Ms Su recommends getting involved in climate protest actions in your part of the world. Write as much as possible, she adds, get stories on the climate crisis into the media, and get educated.
“Put political pressure on politicians. We need all politicians at all levels of authority to stop using fossil fuels – now is the time that we have to press on transitioning to electric and renewable sources,” she adds.
Sometimes counteracting the climate crisis can happen in unlikely places, writes Ashley Thomson, a Greenpeace climate campaigner in the US, and the rapid extraction and commodification of natural resources is connected to a never-ending quest for bigger profits.
“Unfortunately for most workers, this too often comes at the expense of worker rights and wellbeing: this means lower wages, gruelling hours, and other unreasonable working expectations,” she notes.
“While starting a union won’t stop pollution tomorrow, it will start to rebalance these broken power dynamics, and tip the scales away from extraction and exploitation towards the restoration and equality we need.”
Eco-anxious? Increase your greens
Tree-planting alone won’t stop climate change but introducing more greenery into your life has myriad benefits, says Michael Cunningham, founder of 9Trees, a carbon-offsetting company in Wales.
“I suffer greatly from eco-anxiety so putting trees in the ground helps to quell that,” Mr Cunningham says. “I think because [the climate crisis] is such a massive issue worldwide, people get kind of frozen and that’s the main thing that stops them from doing something.”
Work with what you have available to you, Mr Cunningham advises. If you live in an apartment, increase your houseplants.
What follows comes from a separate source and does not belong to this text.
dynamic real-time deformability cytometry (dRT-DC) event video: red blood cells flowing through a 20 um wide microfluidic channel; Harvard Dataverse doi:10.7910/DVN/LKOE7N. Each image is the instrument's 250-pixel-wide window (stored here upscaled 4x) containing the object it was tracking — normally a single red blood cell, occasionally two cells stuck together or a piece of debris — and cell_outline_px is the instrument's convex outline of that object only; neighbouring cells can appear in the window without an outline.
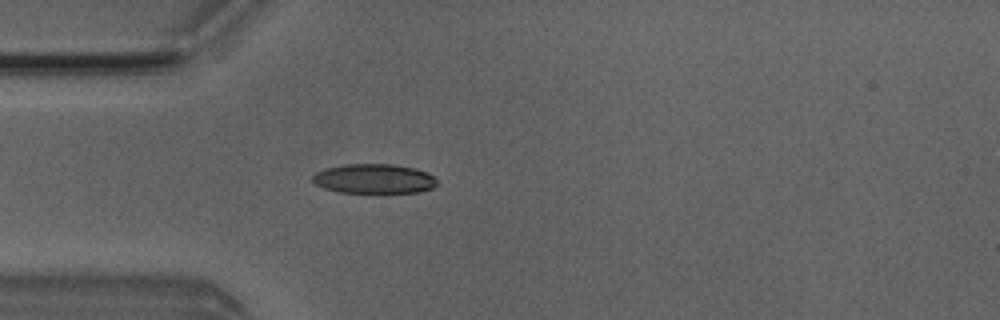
{"species": "Egyptian fruit bat (a non-hibernating species)", "species_latin": "Rousettus aegyptiacus", "temperature_condition": "room temperature", "stored_images_in_passage": 2, "camera_frame_rate_fps": 3000, "um_per_image_px": 0.085, "animal": {"sex": "male"}, "frame": {"image": 1, "passage_image": 2, "time_ms": 0.333, "image_size_px": [1000, 320], "cell_outline_px": [[436, 184], [432, 188], [420, 192], [340, 192], [324, 188], [316, 184], [312, 180], [312, 176], [316, 172], [328, 168], [344, 164], [392, 164], [416, 168], [432, 176], [436, 180]], "centroid_in_image_um": [31.78, 15.19], "position_along_channel_um": 53.2, "area_um2": 21.15}}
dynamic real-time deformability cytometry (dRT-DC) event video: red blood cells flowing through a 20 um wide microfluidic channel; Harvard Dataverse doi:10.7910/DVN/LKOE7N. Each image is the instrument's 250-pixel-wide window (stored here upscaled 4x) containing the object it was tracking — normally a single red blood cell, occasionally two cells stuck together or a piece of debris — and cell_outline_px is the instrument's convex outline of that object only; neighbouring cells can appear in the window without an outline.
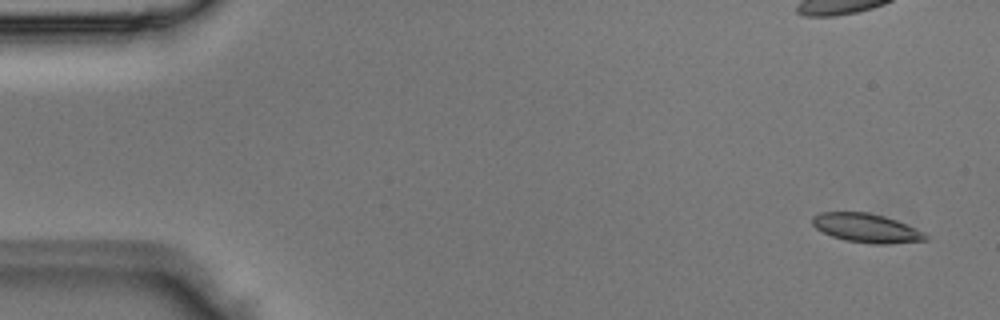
{"species": "Egyptian fruit bat (a non-hibernating species)", "species_latin": "Rousettus aegyptiacus", "temperature_condition": "room temperature", "stored_images_in_passage": 5, "segment_of_instrument_passage": [1, 2], "camera_frame_rate_fps": 3000, "um_per_image_px": 0.085, "animal": {"sex": "male"}, "frame": {"image": 1, "passage_image": 1, "time_ms": 0.0, "image_size_px": [1000, 320], "cell_outline_px": [[928, 240], [884, 244], [872, 244], [844, 240], [832, 236], [816, 228], [812, 224], [812, 216], [820, 212], [868, 212], [884, 216], [896, 220], [924, 232], [928, 236]], "centroid_in_image_um": [73.63, 19.38], "position_along_channel_um": 11.4, "area_um2": 19.02}}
Peace lilies, snake and spider plants are all easy to look after and have the added benefit of oxygenating and purifying your home.
“Try to find a local florist or nursery and buy from them,” he adds, and focus on products made locally to lessen the carbon impact.
Small, paved or slabbed outdoor spaces, and balconies, can be transformed using planters and potted plants. If you have a small garden, re-wilding areas and planting hedgerows are great for bees and other insects, along with helping to retain water during heavy rainfall and reduce flooding. Trees like hazels and maples work well in small spaces, and if you have a big garden, take advantage of the space with fruit trees.